2 bunches of broccoli (about 8 cups)

12 dried lasagna noodles (package)

15oz ricotta cheese

1/4 cup plus 3 TBSP Parmesan cheese

1 slightly beaten egg

2 TBSP snipped fresh parsley

12oz jar roasted sweet peppers

1/4 cup butter

1/4 cup all-purpose flour

2 cloves garlic – minced

3 cups milk

1/2 tsp salt

1/2 tsp dried basil

1/4 tsp pepper

2 cups Monterey Jack cheese


DIRECTIONS

Preheat oven to 425. Place a steamer basket in a 4-quart Dutch Oven. Add water just below bottom of steamer basket; bringing to boiling. Add broccoli to steamer basket. Cover and reduce heat. Steam for 4 to 5 minutes, or until crisp-tender. Cook lasagna noodles according to package directions.

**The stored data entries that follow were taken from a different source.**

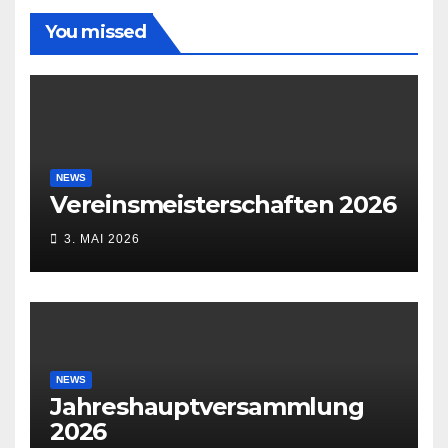
You missed
NEWS
Vereinsmeisterschaften 2026
3. MAI 2026
NEWS
Jahreshauptversammlung
2026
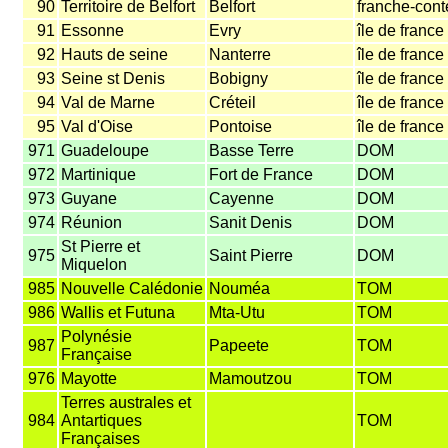
90
Territoire de Belfort
Belfort
franche-cont
91
Essonne
Evry
île de france
92
Hauts de seine
Nanterre
île de france
93
Seine st Denis
Bobigny
île de france
94
Val de Marne
Créteil
île de france
95
Val d'Oise
Pontoise
île de france
971
Guadeloupe
Basse Terre
DOM
972
Martinique
Fort de France
DOM
973
Guyane
Cayenne
DOM
974
Réunion
Sanit Denis
DOM
St Pierre et
975
Saint Pierre
DOM
Miquelon
985
Nouvelle Calédonie
Nouméa
TOM
986
Wallis et Futuna
Mta-Utu
TOM
Polynésie
987
Papeete
TOM
Française
976
Mayotte
Mamoutzou
TOM
Terres australes et
984
Antartiques
TOM
Françaises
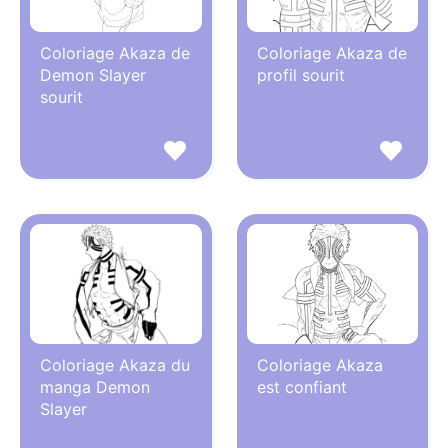
Coloriage Akaza de
Coloriage Akaza de
Demon Slayer
profil sourit
sourit
Coloriage Akaza du
Coloriage Akaza
manga Demon
est confiant
Slayer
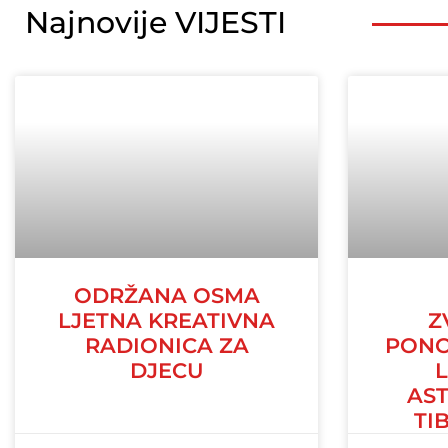
Najnovije VIJESTI
ODRŽANA OSMA
LJETNA KREATIVNA
Z
RADIONICA ZA
PONO
DJECU
AS
TI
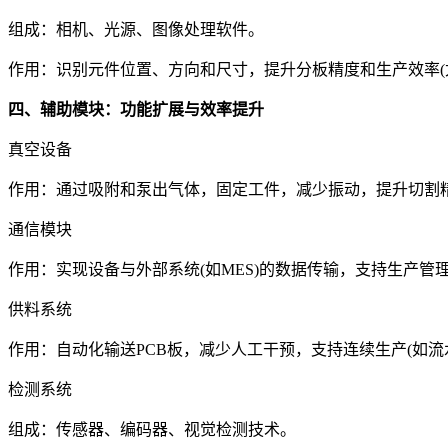
组成：相机、光源、图像处理软件。
作用：识别元件位置、方向和尺寸，提升分板精度和生产效率(
四、辅助模块：功能扩展与效率提升
真空设备
作用：通过吸附和泵出气体，固定工件，减少振动，提升切割精
通信模块
作用：实现设备与外部系统(如MES)的数据传输，支持生产管
供料系统
作用：自动化输送PCB板，减少人工干预，支持连续生产(如流
检测系统
组成：传感器、编码器、视觉检测技术。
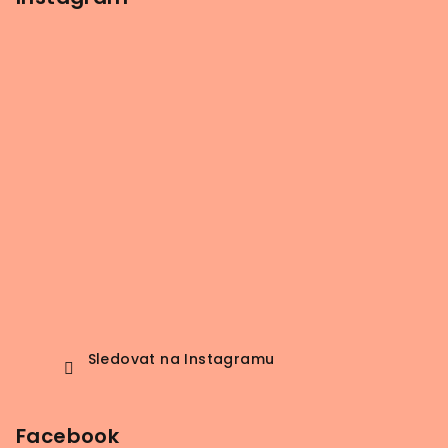
Sledovat na Instagramu
Facebook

Drain noodles; rinse with cold water. Drain well. In a small bowl, stir together ricotta cheese, Parmesan cheese, egg, and parsley; set aside. For sauce, drain peppers; in a blender, puree until almost smooth. In a large skillet, melt butter, then stir in flour and garlic. Cook and stir for 1 minute. Gradually add milk and peppers. Cook and stir until thickened and bubbly. Stir in salt, basil, and pepper. Coat a 3-quart rectangular baking dish with non-stick cooking spray. Spread 3/4 cup of the sauce in dish. Arrange 3 lasagna noodles over sauce. Carefully spread 1/3 of the ricotta mixture over noodles. Top with 1/3 of the broccoli. Sprinkle 1/2 cup of the Monterey cheese over broccoli; repeat layers 2 more times, beginning with sauce. Bake, covered, 20 minutes. Uncover and sprinkle with remaining 1/2 cup Monterey cheese, and 3 TBSP Parmesan cheese. Bake 10 minutes, or until heated through. Let stand 10 minutes when finished.